◆ **TASK DETAILS**
Set every record down again exactly. Do not carry over the pictures.
── GIVEN INFORMATION
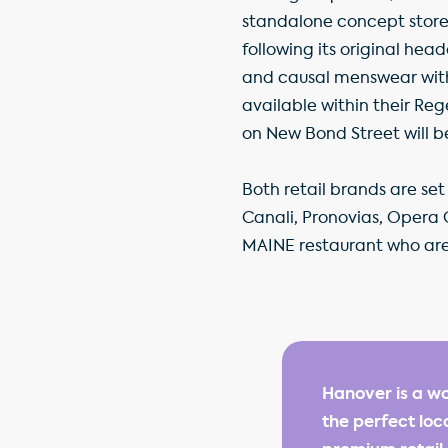
standalone concept store,
following its original hea
and causal menswear with l
available within their Re
on New Bond Street will be 
Both retail brands are se
Canali, Pronovias, Opera 
MAINE restaurant who are 
Hanover is a wo
the perfect loc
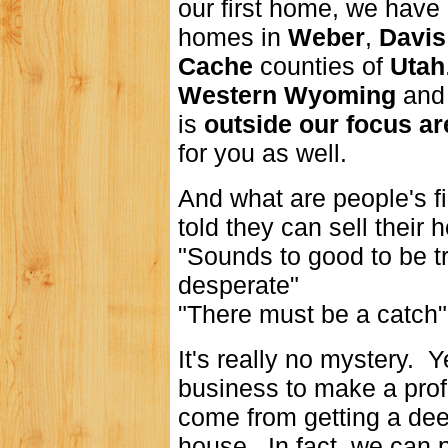
our first home, we have
homes in
Weber
,
Davis
Cache
counties of
Utah
Western Wyoming
an
is
outside our focus are
for you as well.
And what are people's f
told they can sell their 
"Sounds to good to be t
desperate"
"There must be a catch".
It's really no mystery. 
business to make a profit
come from getting a dee
house. In fact, we can pa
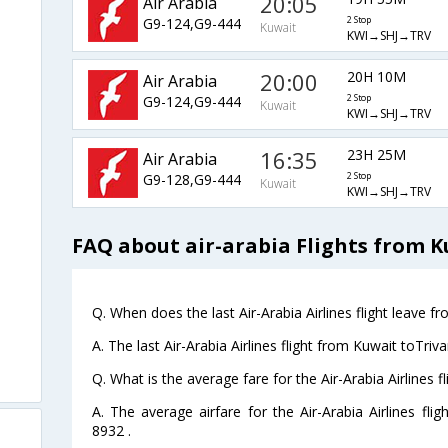
20:05
Air Arabia
G9-124,G9-444
2 Stop
Kuwait
KWI→SHJ→TRV
20:00
20H 10M
Air Arabia
G9-124,G9-444
2 Stop
Kuwait
KWI→SHJ→TRV
16:35
23H 25M
Air Arabia
G9-128,G9-444
2 Stop
Kuwait
KWI→SHJ→TRV
FAQ about air-arabia Flights from 
Q. When does the last Air-Arabia Airlines flight leave 
A. The last Air-Arabia Airlines flight from Kuwait toTri
Q. What is the average fare for the Air-Arabia Airlines 
A. The average airfare for the Air-Arabia Airlines fli
8932 .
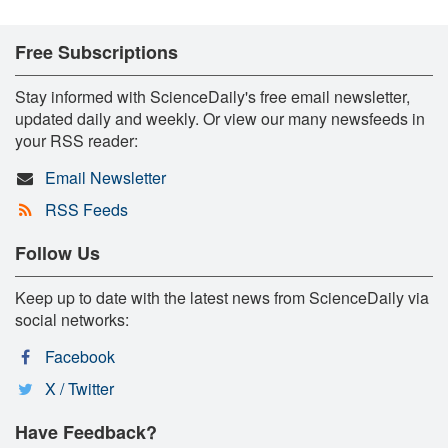
Free Subscriptions
Stay informed with ScienceDaily's free email newsletter,
updated daily and weekly. Or view our many newsfeeds in
your RSS reader:
Email Newsletter
RSS Feeds
Follow Us
Keep up to date with the latest news from ScienceDaily via
social networks:
Facebook
X / Twitter
Have Feedback?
────
◆ **RESULT FOR THIS EXERCISE**
standalone concept store,
following its original hea
and causal menswear with l
available within their Re
on New Bond Street will be 
Both retail brands are se
Canali, Pronovias, Opera 
MAINE restaurant who are 
Hanover is a wo
the perfect loc
our first home, we have
homes in
Weber
,
Davis
Cache
counties of
Utah
Western Wyoming
an
is
outside our focus are
for you as well.
And what are people's f
told they can sell their 
"Sounds to good to be t
desperate"
"There must be a catch".
It's really no mystery. 
business to make a profit
come from getting a dee
house. In fact, we can pa
20:05
Air Arabia
G9-124,G9-444
2 Stop
Kuwait
KWI→SHJ→TRV
20:00
20H 10M
Air Arabia
G9-124,G9-444
2 Stop
Kuwait
KWI→SHJ→TRV
16:35
23H 25M
Air Arabia
G9-128,G9-444
2 Stop
Kuwait
KWI→SHJ→TRV
FAQ about air-arabia Flights from 
Q. When does the last Air-Arabia Airlines flight leave 
A. The last Air-Arabia Airlines flight from Kuwait toTri
Q. What is the average fare for the Air-Arabia Airlines 
A. The average airfare for the Air-Arabia Airlines fli
8932 .
Free Subscriptions
Stay informed with ScienceDaily's free email newsletter,
updated daily and weekly. Or view our many newsfeeds in
your RSS reader:
Email Newsletter
RSS Feeds
Follow Us
Keep up to date with the latest news from ScienceDaily via
social networks:
Facebook
X / Twitter
Have Feedback?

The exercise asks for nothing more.